Customer: replied 1 year ago.
well i got brake fluid everywhere from the bleed so i think ima wait until tomorrow so it can dry up and see if it leaks from inside
Customer: replied 1 year ago.
the slave cylinder came with the used transmission
Customer: replied 1 year ago.
another does the car have to been on to do the bleeding?
Expert:  Doug replied 1 year ago.
The car does not need to be on to bleed it.
Lets get everything cleaned up tomorrow, then bleed it again but use a hose attached to the bleed screw so you can direct the fluid into a bucket etc. Get it to the condition that you are getting operation temporarily again, then check the underneath to see if any fluid is developing on the bottom... this is a giveaway that the slave cylinder is bad and will need replacement (or swapping out of your old transmission).

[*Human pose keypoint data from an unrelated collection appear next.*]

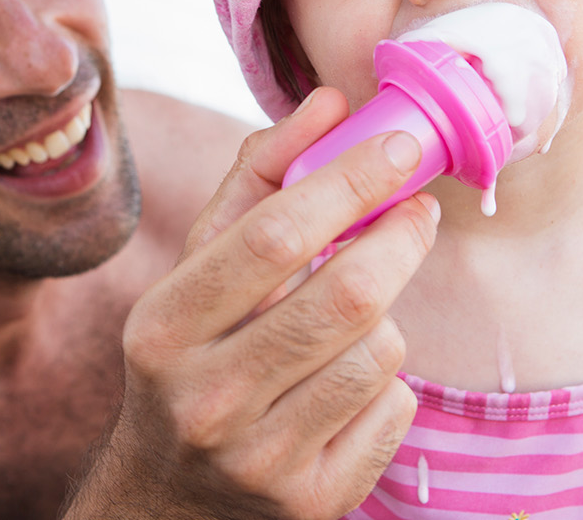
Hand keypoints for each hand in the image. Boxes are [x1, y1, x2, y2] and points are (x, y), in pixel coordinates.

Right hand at [65, 88, 439, 519]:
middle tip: (418, 211)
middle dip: (400, 239)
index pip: (272, 237)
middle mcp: (206, 397)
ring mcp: (259, 458)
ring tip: (356, 318)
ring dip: (387, 320)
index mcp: (164, 326)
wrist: (165, 499)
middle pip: (345, 296)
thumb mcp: (197, 270)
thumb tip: (328, 103)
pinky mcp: (311, 501)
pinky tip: (348, 385)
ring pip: (380, 354)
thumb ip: (257, 180)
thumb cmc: (191, 356)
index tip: (398, 146)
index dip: (349, 181)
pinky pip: (394, 412)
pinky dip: (387, 385)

Looking at this from another angle.... If the clutch worked fine before the transmission swap, then you can be sure your problem will only be either more air still in the system (so more bleeding is in order... again be sure you don't run the reservoir empty etc) or the slave cylinder is defective. There would be no other reason to see this condition form if the clutch worked fine before.
IF however the same condition was present on the clutch when the old transmission was in (and the transmission was changed trying to fix this issue to no avail), then you would only expect a faulty master cylinder (the plastic tube that is mounted to the clutch pedal and has the hydraulic line coming off it).
Customer: replied 1 year ago.
Ok thanks Ima try it again tomorrow
Customer: replied 1 year ago.
the reason that I changed the transmission was cause my first gear wasn't grabbing and my fourth was grinding plus I had to change the clutch already
Expert:  Doug replied 1 year ago.
Sounds good. With the clutch working fine before, there really isn't too much to consider apart from those things.... it worked before and not after, so just the new parts (in this case the slave cylinder on the used transmission) and the hydraulic lines (having air in them etc) are it. The only other variable is if the clutch disc is put in back ward... however when that is done it is usually pretty noisy so you would normally know right away if that is it :)
I think it is pretty unlikely you had an existing master issue or anything like that, since you were only having a specific gear issue etc. Possible, but very unlikely to not affect all gears.
If you need help tomorrow I will be here.
Customer: replied 1 year ago.
Ok thanks
Expert:  Doug replied 1 year ago.
You're welcome!
Customer: replied 1 year ago.
Hi sorry been too busy at work haven't had time to work on the car but today I tried again to bleed the clutch and again it just worked for a bit and stop grabbing gears
Expert:  Doug replied 1 year ago.
If you are able to bleed it and get operation, your only possible causes here are either a bad slave cylinder or a bad master cylinder.
A bad slave cylinder will leak fluid out pretty much without exception. It is extremely difficult to have one fail without having an external leak. If you are seeing fluid on the bottom of the transmission where it joins the engine etc, then the slave cylinder is failed.
If you are not seeing any fluid loss at all, then barring anything obvious like you aren't getting the bleed screw tight etc you will be looking at a bad master cylinder. The master cylinder will cause you to re-introduce air into the system -without- any external leaks due to internal seal failure. If you bleed the system and it works OK then after a few shifts etc you lose clutch again, this is the master cylinder internally aerating. Replacement of the master cylinder is the only option at that point (the part of the system attached to the clutch pedal, where the hydraulic line is attached). Given your symptoms prior to the transmission replacement, it sounds like this may have been on its way out to begin with.